Когда той же зимой, позднее, телефон снова зазвонил и на
дисплее появилась надпись «Абонент неизвестен», Александра с
бьющимся сердцем сняла трубку, разрываясь между возможностью
исправить отношения с подругами-вдовами и необходимостью твердо
выстоять против них. Но голос на другом конце линии не принадлежал
ни одной из них.
— Мама? — прозвучал вопрос.
Из двух ее дочерей младшая, Линда, жила в Атланте со своим
вторым мужем и за проведенные там годы приобрела легкий южный
акцент и уютно-нежный тембр голоса, соответствующий
региональным требованиям женственности. Раньше тембр был другой
— низкий, сексуально-нейтральный, нарочито ровный, с жесткими «а»

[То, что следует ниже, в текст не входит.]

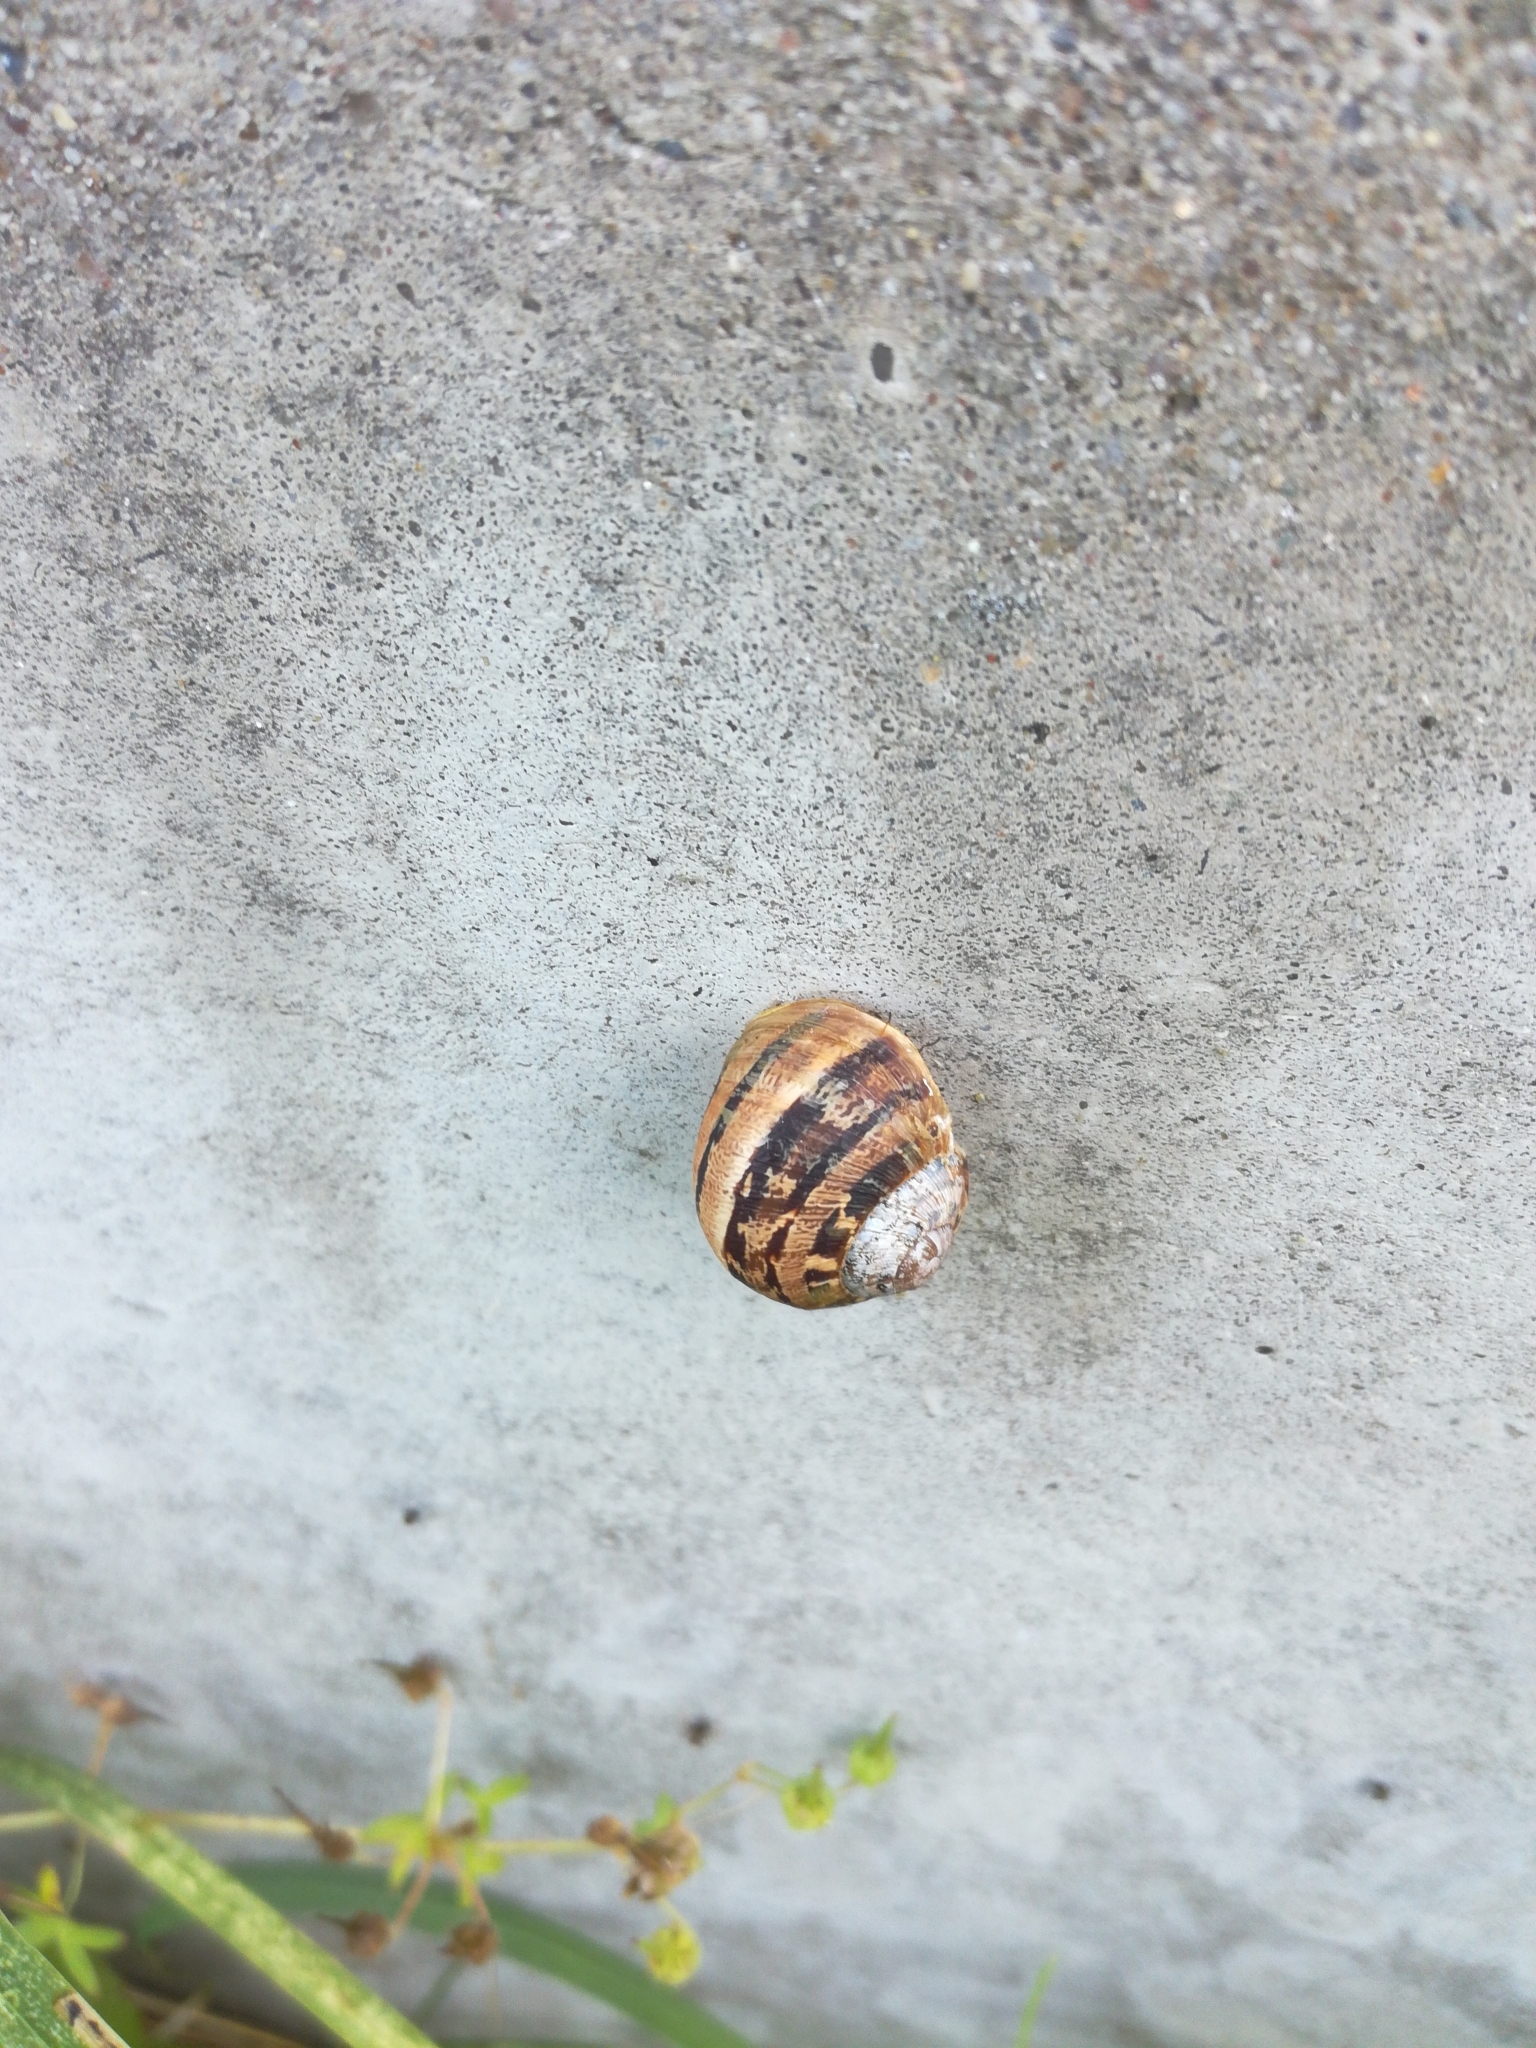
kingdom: Animalia
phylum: Mollusca
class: Gastropoda
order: Stylommatophora
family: Helicidae
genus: Cornu
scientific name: Cornu aspersum
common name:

и пропускаемыми «р», как принято в Новой Англии.
— Марси! — воскликнула Александра. — Какой приятный
сюрприз!
Ни одна из дочерей не звонила чаще, чем того требовали
приличия, а Марси так и того реже.
— Я слышала, что ты, возможно, приедешь сюда следующим
летом, — сказала Марси своим весомым, без обертонов голосом.
Выйдя из подросткового возраста грациозной невинной
женственности, Марси уплотнилась и потемнела, особенно темными
стали густые брови и угрюмые, глубоко посаженные глаза.
— Где ты это услышала? Это неправда, дорогая.
Александра поймала себя на том, что в оправдательной
интонации, которая возникала у нее всякий раз при разговоре со
старшей дочерью, появился оттенок глуповатости, свойственной ее
младшей, Линде. Казалось, ее напряженно-фальшивый голос о чем-то
просил:
— Джейн и Сьюки — ты должна их помнить: Джейн, тогда ее
фамилия была Смарт, и Сьюки Ружмонт — пытались уговорить меня
поехать отдохнуть летом в Иствике. Но я неизменно отвечала отказом.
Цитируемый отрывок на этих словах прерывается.